The social thus opens up an idea of masculinity from only being violent and hegemonic to include other configurations of masculinity: in this case, a more social and agreeable form. But this configuration is not necessarily something that softens the propensity of a hero to engage in violence or aggression but rather it offers the hero a space to consider to consequences and purpose of his actions.
The issue of toxic representations of masculinity in action cinema by dominating others with their physicality and aggression is thus ameliorated by the emphasis of showcasing not only the hero’s social and personal relationships but also by the self-restraint and regulation of not enacting their dominance and aggression onto other characters. Consider Denzel Washington’s character in The Equalizer for a moment. The character is an ex-black ops agent who lives a quiet life working in a home repair despot whilst mourning the death of his wife. But he is forced to take down the Russian mob in the film because of his friendship with a young lady who was fatally injured by them. Or consider Liam Neeson’s character in Taken where the character is forced to take a human trafficking syndicate after his daughter was kidnapped by them.
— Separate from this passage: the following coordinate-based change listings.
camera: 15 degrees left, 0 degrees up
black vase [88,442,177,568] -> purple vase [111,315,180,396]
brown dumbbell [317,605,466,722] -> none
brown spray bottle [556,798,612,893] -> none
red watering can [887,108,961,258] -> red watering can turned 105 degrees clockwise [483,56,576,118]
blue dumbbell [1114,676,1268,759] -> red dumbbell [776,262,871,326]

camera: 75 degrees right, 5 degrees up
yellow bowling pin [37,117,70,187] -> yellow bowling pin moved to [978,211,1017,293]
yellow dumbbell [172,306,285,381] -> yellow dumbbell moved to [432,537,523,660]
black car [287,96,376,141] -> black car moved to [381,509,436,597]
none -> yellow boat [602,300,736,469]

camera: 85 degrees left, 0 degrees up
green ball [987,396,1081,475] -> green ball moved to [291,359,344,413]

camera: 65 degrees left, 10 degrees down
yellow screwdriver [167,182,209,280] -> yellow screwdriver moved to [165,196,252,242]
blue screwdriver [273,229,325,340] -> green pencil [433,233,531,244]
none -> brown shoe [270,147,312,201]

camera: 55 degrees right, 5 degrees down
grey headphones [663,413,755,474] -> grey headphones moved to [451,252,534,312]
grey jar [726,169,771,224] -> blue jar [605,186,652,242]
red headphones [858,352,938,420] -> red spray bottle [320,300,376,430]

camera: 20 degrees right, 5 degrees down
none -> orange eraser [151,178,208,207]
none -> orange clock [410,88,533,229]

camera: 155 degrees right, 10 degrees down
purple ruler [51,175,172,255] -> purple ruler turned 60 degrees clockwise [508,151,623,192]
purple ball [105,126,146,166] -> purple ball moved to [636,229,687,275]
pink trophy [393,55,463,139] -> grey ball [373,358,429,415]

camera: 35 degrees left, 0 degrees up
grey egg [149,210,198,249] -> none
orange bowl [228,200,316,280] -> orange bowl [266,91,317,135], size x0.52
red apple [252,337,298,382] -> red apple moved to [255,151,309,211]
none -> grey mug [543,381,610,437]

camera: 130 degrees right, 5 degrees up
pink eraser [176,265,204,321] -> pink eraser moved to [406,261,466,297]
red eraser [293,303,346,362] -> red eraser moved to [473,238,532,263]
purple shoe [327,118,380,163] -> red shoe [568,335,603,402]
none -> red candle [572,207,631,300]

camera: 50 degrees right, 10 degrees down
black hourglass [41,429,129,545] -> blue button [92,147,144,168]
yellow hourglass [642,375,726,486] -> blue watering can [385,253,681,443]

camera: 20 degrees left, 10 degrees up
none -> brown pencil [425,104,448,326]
This transition from being a hard-bodied hero to becoming an aging hero can also be clearly seen in the Fast and Furious series. While many people might not remember that Vin Diesel’s character started off as an antagonist in the beginning of the series, it is the development of his character that shows an evolutionary shift from hard bodies to aging bodies. At the beginning of the series, the character is a hijacker and drag racer who embodies the heroic ideal of a rebel who lives by his own code. But by the end of the series, the character is not only married but bears the responsibility of being a father.
The lone hero has aged into a different conception of being an action hero. The post-millennial action hero, by growing older and becoming more mature as a man, is increasingly replacing the idea of heroism and heroes from a type of negative form of hegemonic masculinity to a more social and more inclusive form of masculinity. But even if ideas surrounding the figure of action heroes have somewhat changed over the years, and action heroes have somewhat aged over the years, the basic ingredients of the genre – and the possibilities that exist or have yet to be explored – allows the action film hero to continue on to save the world in varying situations.